**INPUT DATA**
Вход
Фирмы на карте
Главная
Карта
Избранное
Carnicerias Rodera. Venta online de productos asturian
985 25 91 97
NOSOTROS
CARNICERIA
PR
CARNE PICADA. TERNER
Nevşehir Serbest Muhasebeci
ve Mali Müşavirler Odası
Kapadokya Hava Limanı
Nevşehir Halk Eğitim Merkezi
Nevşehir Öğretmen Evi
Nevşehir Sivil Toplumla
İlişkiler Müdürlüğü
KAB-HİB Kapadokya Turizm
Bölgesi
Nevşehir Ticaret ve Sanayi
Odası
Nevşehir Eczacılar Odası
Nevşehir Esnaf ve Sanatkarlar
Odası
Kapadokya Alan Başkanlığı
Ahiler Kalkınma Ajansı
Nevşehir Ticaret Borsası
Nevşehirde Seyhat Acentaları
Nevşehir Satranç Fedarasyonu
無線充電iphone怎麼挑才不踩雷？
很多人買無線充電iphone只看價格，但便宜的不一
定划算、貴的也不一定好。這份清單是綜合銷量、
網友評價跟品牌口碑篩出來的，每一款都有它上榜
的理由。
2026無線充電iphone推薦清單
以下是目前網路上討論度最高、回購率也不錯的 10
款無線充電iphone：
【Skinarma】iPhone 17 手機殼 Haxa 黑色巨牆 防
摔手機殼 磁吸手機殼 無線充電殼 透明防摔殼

**ACTIVITY**
Reproduce every line of the rows above verbatim, keeping each line break where it falls.

**RESPONSE FOR THIS EXERCISE**
Вход
Фирмы на карте
Главная
Карта
Избранное
Carnicerias Rodera. Venta online de productos asturian
985 25 91 97
NOSOTROS
CARNICERIA
PR
CARNE PICADA. TERNER
Nevşehir Serbest Muhasebeci
ve Mali Müşavirler Odası
Kapadokya Hava Limanı
Nevşehir Halk Eğitim Merkezi
Nevşehir Öğretmen Evi
Nevşehir Sivil Toplumla
İlişkiler Müdürlüğü
KAB-HİB Kapadokya Turizm
Bölgesi
Nevşehir Ticaret ve Sanayi
Odası
Nevşehir Eczacılar Odası
Nevşehir Esnaf ve Sanatkarlar
Odası
Kapadokya Alan Başkanlığı
Ahiler Kalkınma Ajansı
Nevşehir Ticaret Borsası
Nevşehirde Seyhat Acentaları
Nevşehir Satranç Fedarasyonu
無線充電iphone怎麼挑才不踩雷？
很多人買無線充電iphone只看價格，但便宜的不一
定划算、貴的也不一定好。這份清單是綜合銷量、
網友評價跟品牌口碑篩出來的，每一款都有它上榜
的理由。
2026無線充電iphone推薦清單
以下是目前網路上討論度最高、回購率也不錯的 10
款無線充電iphone：
【Skinarma】iPhone 17 手機殼 Haxa 黑色巨牆 防
摔手機殼 磁吸手機殼 無線充電殼 透明防摔殼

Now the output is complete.